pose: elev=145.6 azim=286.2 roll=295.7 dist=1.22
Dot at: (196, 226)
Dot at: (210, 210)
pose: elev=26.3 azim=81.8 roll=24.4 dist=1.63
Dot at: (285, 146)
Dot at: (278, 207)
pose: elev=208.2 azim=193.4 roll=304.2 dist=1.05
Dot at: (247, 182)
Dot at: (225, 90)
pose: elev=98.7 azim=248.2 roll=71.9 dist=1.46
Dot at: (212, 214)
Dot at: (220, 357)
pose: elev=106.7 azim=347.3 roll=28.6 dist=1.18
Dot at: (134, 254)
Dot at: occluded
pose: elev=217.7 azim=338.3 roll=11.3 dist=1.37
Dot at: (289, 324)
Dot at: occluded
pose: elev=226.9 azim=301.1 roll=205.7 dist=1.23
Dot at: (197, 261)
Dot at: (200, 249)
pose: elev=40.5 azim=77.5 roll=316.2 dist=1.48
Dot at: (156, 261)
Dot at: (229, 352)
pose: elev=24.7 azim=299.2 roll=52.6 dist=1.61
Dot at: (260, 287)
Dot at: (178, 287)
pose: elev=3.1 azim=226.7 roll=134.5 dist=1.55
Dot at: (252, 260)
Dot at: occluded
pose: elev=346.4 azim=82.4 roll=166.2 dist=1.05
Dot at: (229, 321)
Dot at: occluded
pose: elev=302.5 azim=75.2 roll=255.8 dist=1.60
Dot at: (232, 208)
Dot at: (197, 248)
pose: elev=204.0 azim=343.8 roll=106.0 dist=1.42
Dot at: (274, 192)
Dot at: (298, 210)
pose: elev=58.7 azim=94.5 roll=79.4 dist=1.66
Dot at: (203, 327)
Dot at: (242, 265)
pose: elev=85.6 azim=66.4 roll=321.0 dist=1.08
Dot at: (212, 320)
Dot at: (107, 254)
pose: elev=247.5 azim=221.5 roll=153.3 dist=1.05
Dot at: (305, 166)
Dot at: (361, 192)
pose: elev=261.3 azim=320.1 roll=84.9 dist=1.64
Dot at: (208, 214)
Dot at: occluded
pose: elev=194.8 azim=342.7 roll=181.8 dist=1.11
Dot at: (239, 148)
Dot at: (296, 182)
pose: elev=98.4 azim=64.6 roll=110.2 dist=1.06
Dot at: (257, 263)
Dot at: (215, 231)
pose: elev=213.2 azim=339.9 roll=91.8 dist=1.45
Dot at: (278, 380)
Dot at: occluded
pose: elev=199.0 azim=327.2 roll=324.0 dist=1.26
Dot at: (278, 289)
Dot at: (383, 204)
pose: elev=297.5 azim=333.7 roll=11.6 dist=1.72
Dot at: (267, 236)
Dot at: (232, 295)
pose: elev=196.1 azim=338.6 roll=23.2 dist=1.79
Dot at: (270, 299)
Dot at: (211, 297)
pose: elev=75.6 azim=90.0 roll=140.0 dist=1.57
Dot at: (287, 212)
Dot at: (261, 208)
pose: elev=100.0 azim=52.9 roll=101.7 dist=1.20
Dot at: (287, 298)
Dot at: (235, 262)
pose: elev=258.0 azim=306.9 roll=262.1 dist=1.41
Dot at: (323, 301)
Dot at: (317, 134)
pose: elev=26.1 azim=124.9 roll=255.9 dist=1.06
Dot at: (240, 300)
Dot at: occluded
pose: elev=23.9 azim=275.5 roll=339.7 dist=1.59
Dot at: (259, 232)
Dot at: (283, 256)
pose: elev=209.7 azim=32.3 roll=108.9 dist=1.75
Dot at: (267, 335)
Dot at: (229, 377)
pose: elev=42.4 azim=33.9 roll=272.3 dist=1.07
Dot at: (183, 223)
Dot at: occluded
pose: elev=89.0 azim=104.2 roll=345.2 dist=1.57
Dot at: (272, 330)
**********
*Prompt*.
Reproduce all of the material above, swapping "pose" for "view" and leaving everything else unchanged.

*Output*.
view: elev=145.6 azim=286.2 roll=295.7 dist=1.22
Dot at: (196, 226)
Dot at: (210, 210)
view: elev=26.3 azim=81.8 roll=24.4 dist=1.63
Dot at: (285, 146)
Dot at: (278, 207)
view: elev=208.2 azim=193.4 roll=304.2 dist=1.05
Dot at: (247, 182)
Dot at: (225, 90)
view: elev=98.7 azim=248.2 roll=71.9 dist=1.46
Dot at: (212, 214)
Dot at: (220, 357)
view: elev=106.7 azim=347.3 roll=28.6 dist=1.18
Dot at: (134, 254)
Dot at: occluded
view: elev=217.7 azim=338.3 roll=11.3 dist=1.37
Dot at: (289, 324)
Dot at: occluded
view: elev=226.9 azim=301.1 roll=205.7 dist=1.23
Dot at: (197, 261)
Dot at: (200, 249)
view: elev=40.5 azim=77.5 roll=316.2 dist=1.48
Dot at: (156, 261)
Dot at: (229, 352)
view: elev=24.7 azim=299.2 roll=52.6 dist=1.61
Dot at: (260, 287)
Dot at: (178, 287)
view: elev=3.1 azim=226.7 roll=134.5 dist=1.55
Dot at: (252, 260)
Dot at: occluded
view: elev=346.4 azim=82.4 roll=166.2 dist=1.05
Dot at: (229, 321)
Dot at: occluded
view: elev=302.5 azim=75.2 roll=255.8 dist=1.60
Dot at: (232, 208)
Dot at: (197, 248)
view: elev=204.0 azim=343.8 roll=106.0 dist=1.42
Dot at: (274, 192)
Dot at: (298, 210)
view: elev=58.7 azim=94.5 roll=79.4 dist=1.66
Dot at: (203, 327)
Dot at: (242, 265)
view: elev=85.6 azim=66.4 roll=321.0 dist=1.08
Dot at: (212, 320)
Dot at: (107, 254)
view: elev=247.5 azim=221.5 roll=153.3 dist=1.05
Dot at: (305, 166)
Dot at: (361, 192)
view: elev=261.3 azim=320.1 roll=84.9 dist=1.64
Dot at: (208, 214)
Dot at: occluded
view: elev=194.8 azim=342.7 roll=181.8 dist=1.11
Dot at: (239, 148)
Dot at: (296, 182)
view: elev=98.4 azim=64.6 roll=110.2 dist=1.06
Dot at: (257, 263)
Dot at: (215, 231)
view: elev=213.2 azim=339.9 roll=91.8 dist=1.45
Dot at: (278, 380)
Dot at: occluded
view: elev=199.0 azim=327.2 roll=324.0 dist=1.26
Dot at: (278, 289)
Dot at: (383, 204)
view: elev=297.5 azim=333.7 roll=11.6 dist=1.72
Dot at: (267, 236)
Dot at: (232, 295)
view: elev=196.1 azim=338.6 roll=23.2 dist=1.79
Dot at: (270, 299)
Dot at: (211, 297)
view: elev=75.6 azim=90.0 roll=140.0 dist=1.57
Dot at: (287, 212)
Dot at: (261, 208)
view: elev=100.0 azim=52.9 roll=101.7 dist=1.20
Dot at: (287, 298)
Dot at: (235, 262)
view: elev=258.0 azim=306.9 roll=262.1 dist=1.41
Dot at: (323, 301)
Dot at: (317, 134)
view: elev=26.1 azim=124.9 roll=255.9 dist=1.06
Dot at: (240, 300)
Dot at: occluded
view: elev=23.9 azim=275.5 roll=339.7 dist=1.59
Dot at: (259, 232)
Dot at: (283, 256)
view: elev=209.7 azim=32.3 roll=108.9 dist=1.75
Dot at: (267, 335)
Dot at: (229, 377)
view: elev=42.4 azim=33.9 roll=272.3 dist=1.07
Dot at: (183, 223)
Dot at: occluded
view: elev=89.0 azim=104.2 roll=345.2 dist=1.57
Dot at: (272, 330)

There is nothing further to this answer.